Dazu kam, dass ich große Probleme hatte, die einzelnen Stimmen voneinander zu unterscheiden. Trotz der unterschiedlichen Perspektiven wirkten viele Passagen ähnlich, wodurch ich oft innehalten musste, um überhaupt zu verstehen, aus wessen Sicht ich gerade lese.

Das hat den Lesefluss für mich immer wieder unterbrochen.

Ich habe wirklich versucht, mich auf die Geschichte einzulassen. Habe weitergelesen, gehofft, dass sich die Spannung steigert, dass ein Twist kommt, der mich packt, überrascht, vielleicht sogar umhaut.

Aber genau das ist leider nicht passiert.

Die Handlung zog sich für mich über weite Strecken.

Es fehlte an Dynamik, an echten Spannungsmomenten, an Entwicklungen, die mich emotional abgeholt hätten. Stattdessen hatte ich zunehmend das Gefühl, eher durch die Seiten zu gehen, als wirklich in die Geschichte einzutauchen.

Ein weiterer Punkt, der es mir schwer gemacht hat, war die fehlende Verbindung zu den Figuren.

Weder Katie noch die fünf Männer konnten mich wirklich erreichen. Sie blieben für mich distanziert, teilweise unsympathisch, aber vor allem: egal.

Und wenn genau das passiert, wird es schwierig, bei einem Thriller mitzufiebern.

Selbst das Ende konnte daran nichts mehr ändern.

Es hat mich nicht überrascht, nicht überzeugt und leider auch nicht das Gefühl gegeben, dass sich das Durchhalten bis zur letzten Seite wirklich gelohnt hat.

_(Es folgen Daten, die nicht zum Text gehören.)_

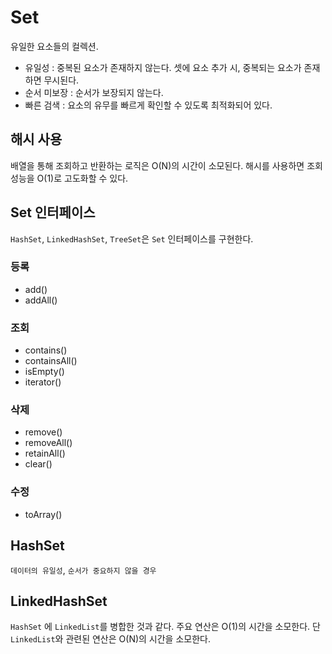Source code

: 
# Set
유일한 요소들의 컬렉션.
+ 유일성 : 중복된 요소가 존재하지 않는다. 셋에 요소 추가 시, 중복되는 요소가 존재하면 무시된다.
+ 순서 미보장 : 순서가 보장되지 않는다.
+ 빠른 검색 : 요소의 유무를 빠르게 확인할 수 있도록 최적화되어 있다.


## 해시 사용
배열을 통해 조회하고 반환하는 로직은 O(N)의 시간이 소모된다. 해시를 사용하면 조회 성능을 O(1)로 고도화할 수 있다.


## Set 인터페이스
`HashSet`, `LinkedHashSet`, `TreeSet`은 `Set` 인터페이스를 구현한다.

### 등록
+ add()
+ addAll()

### 조회
+ contains()
+ containsAll()
+ isEmpty()
+ iterator()

### 삭제
+ remove()
+ removeAll()
+ retainAll()
+ clear()

### 수정
+ toArray()


## HashSet 

`데이터의 유일성`, `순서가 중요하지 않을 경우`

## LinkedHashSet 

`HashSet` 에 `LinkedList`를 병합한 것과 같다. 주요 연산은 O(1)의 시간을 소모한다. 단 `LinkedList`와 관련된 연산은 O(N)의 시간을 소모한다.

Was ich allerdings sagen muss: Der englische Originaltitel „Her Many Faces“ trifft für mich deutlich besser den Kern der Geschichte. Denn genau darum geht es – um die verschiedenen Versionen einer Person. Um Wahrnehmung. Um Perspektive.

Nur leider konnte mich die Umsetzung dieser eigentlich starken Idee nicht überzeugen.

Sie war es. Sie war es nicht.“ ist für mich ein Thriller mit viel Potenzial, das leider nicht ausgeschöpft wurde.

Die ungewöhnliche Erzählweise, die fehlende Spannung und die distanzierten Figuren haben es mir schwer gemacht, wirklich in die Geschichte einzutauchen.

Für mich bleibt es daher bei 2 von 5 Sternen ⭐️ –und einer eher enttäuschenden Leseerfahrung.